Was die Liquiditätsprobleme betrifft, so berichten die befragten Unternehmen nicht über einer Verbesserung gegenüber der Situation im Juni. In der vergangenen Woche gaben drei von zehn Unternehmen an, Liquiditätsprobleme zu haben, ein ähnliches Ergebnis wie im Juni. Die beiden Hauptgründe für diese Liquiditätsprobleme sind der Umsatzrückgang (bei 19 % der Befragten) und Verzögerungen bei der Zahlung von Rechnungen durch Kunden (bei 17 % der Befragten).  Ein dritter Grund ist der eingeschränkte Zugang zu Krediten, der jedoch nur von 8 % der befragten Unternehmen genannt wird. 

Die Auswirkungen auf die Beschäftigung im Privatsektor sind nach wie vor groß, und die neuen Arbeitsweisen erlangen dauerhaften Charakter

Der Arbeitsmarkt ist nach wie vor stark von der Coronavirus-Krise betroffen, sowohl was die Zahl der Arbeitsplätze, die (vorübergehende) Arbeitslosigkeit als auch die Arbeitsweise betrifft. In Bezug auf die Beschäftigung erwarten die an der Umfrage teilnehmenden Unternehmen einen Rückgang um 2 % zwischen dem Beginn der Krise und dem Ende dieses Jahres, d.h. um etwas mehr als 50 000 Beschäftigte. Im zweiten Quartal haben die befragten Unternehmen eine höhere Zahl genannt, aber es ist zu bedenken, dass das „Survival Bias“ einen Vergleich zwischen den beiden Daten erschwert (die Unternehmen, die seit Juni Konkurs angemeldet haben, haben bereits einen Beschäftigungsrückgang verursacht) und dass der Kontext sich über einen  Zeitraum von zwei Monaten verändert hat (insbesondere durch die Verlängerung der Maßnahmen zur vorübergehenden Arbeitslosigkeit, wodurch sich Entlassungen möglicherweise auf das nächste Jahr verschieben). Auch die studentische Beschäftigung ist in diesem Sommer zurückgegangen: Die befragten Unternehmen berichten von einem um 30 % niedrigeren studentischen Beschäftigung als normal; nur die Landwirtschaft und der Lebensmitteleinzelhandel melden ein "normales" Niveau.   
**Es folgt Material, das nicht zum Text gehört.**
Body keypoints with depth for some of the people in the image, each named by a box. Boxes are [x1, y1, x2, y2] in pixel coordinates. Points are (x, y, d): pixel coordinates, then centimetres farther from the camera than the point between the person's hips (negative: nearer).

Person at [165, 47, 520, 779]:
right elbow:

Die vorübergehende Arbeitslosigkeit ist zwar deutlich zurückgegangen, findet aber noch in vielen Unternehmen Anwendung.  Die Umfrage zeigt, dass in der vergangenen Woche immer noch 6 % der Beschäftigten in der Privatsektor vorübergehend arbeitslos waren, Ende Juni waren es noch 11 %. Die vorübergehende Arbeitslosigkeit konzentriert sich nach wie vor hauptsächlich auf das Hotel- und Gaststättengewerbe (21 % der Beschäftigung) und den Kunst-, Unterhaltungs- und Erholungssektor (57 % der Beschäftigung).
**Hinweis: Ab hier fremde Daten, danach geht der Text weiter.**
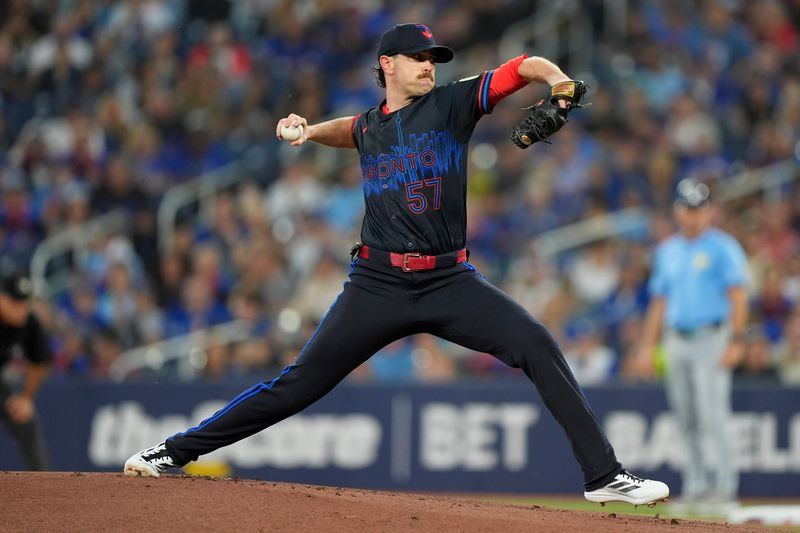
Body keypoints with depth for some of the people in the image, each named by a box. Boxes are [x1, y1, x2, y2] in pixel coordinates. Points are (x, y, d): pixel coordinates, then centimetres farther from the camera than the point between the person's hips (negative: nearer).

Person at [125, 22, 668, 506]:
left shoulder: (451, 104, 2)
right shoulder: (369, 127, 12)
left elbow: (526, 66, -7)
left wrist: (560, 82, -29)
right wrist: (310, 131, 19)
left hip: (451, 282, -1)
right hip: (378, 283, 1)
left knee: (539, 348, -18)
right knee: (299, 383, 0)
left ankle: (604, 475, -13)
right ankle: (176, 451, 9)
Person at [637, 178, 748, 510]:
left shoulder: (723, 247, -2)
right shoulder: (667, 251, 16)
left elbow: (738, 297, -8)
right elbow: (658, 302, 19)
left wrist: (736, 341, -17)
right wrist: (647, 346, 13)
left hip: (712, 338, -6)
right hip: (676, 342, 6)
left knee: (713, 416, -13)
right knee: (687, 419, 6)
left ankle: (724, 486, -12)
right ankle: (696, 485, 12)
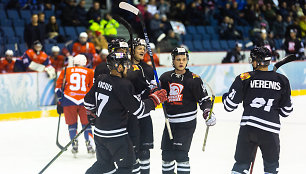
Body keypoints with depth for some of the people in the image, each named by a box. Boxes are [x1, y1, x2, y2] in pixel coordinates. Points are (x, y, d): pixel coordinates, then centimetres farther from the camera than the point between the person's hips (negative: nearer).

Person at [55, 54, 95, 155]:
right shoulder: (90, 72, 12)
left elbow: (59, 87, 9)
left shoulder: (66, 71, 12)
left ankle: (74, 144, 4)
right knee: (86, 123, 11)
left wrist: (60, 102, 14)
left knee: (72, 123, 11)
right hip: (84, 101, 0)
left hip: (69, 101, 0)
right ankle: (88, 144, 5)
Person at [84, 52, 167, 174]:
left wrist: (93, 116, 31)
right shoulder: (123, 85, -20)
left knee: (104, 163, 21)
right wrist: (155, 99, -5)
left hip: (99, 132, 8)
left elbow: (89, 101, 14)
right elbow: (138, 110, -17)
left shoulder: (101, 79, 3)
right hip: (116, 135, -8)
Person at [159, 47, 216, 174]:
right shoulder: (165, 77, 6)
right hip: (170, 122, 5)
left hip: (187, 123, -5)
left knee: (180, 153, -12)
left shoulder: (194, 79, -6)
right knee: (167, 153, 9)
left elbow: (204, 98, -3)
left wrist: (207, 111, -19)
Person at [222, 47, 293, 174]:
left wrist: (225, 97, 24)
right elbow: (286, 111, 12)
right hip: (270, 130, 1)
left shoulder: (244, 78, 1)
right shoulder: (282, 80, 7)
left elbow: (230, 105, 2)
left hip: (248, 127, 0)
Schließlich wurde infolge der Coronavirus-Krise die Arbeitsweise in vielen Unternehmen angepasst, und bei fast zwei von drei befragten Unternehmen dürfte diese Anpassung dauerhaft sein.  Insbesondere sollte den Beschäftigten auch in Zukunft eine größere Flexibilität in der Arbeitsorganisation geboten werden, sei es in Form einer Zunahme der Telearbeit (bei 36 % der befragten Unternehmen) oder flexiblerer Arbeitszeiten (bei 19 % der befragten Unternehmen).  Der Umfrage zufolge rechnet jedes vierte Unternehmen damit, die Zahl der Geschäftsreisen zu reduzieren.  Es ist klar, dass diese Anpassungen der Arbeitsweise vom Wirtschaftszweig des Unternehmens abhängen. So wird die Telearbeit vor allem im Informations- und Kommunikationssektor, sowie im Finanzsektor und bei den unterstützenden Dienstleistungen ausgebaut.  Dagegen werden in der Industrie die Geschäftsreisen stärker zurückgefahren.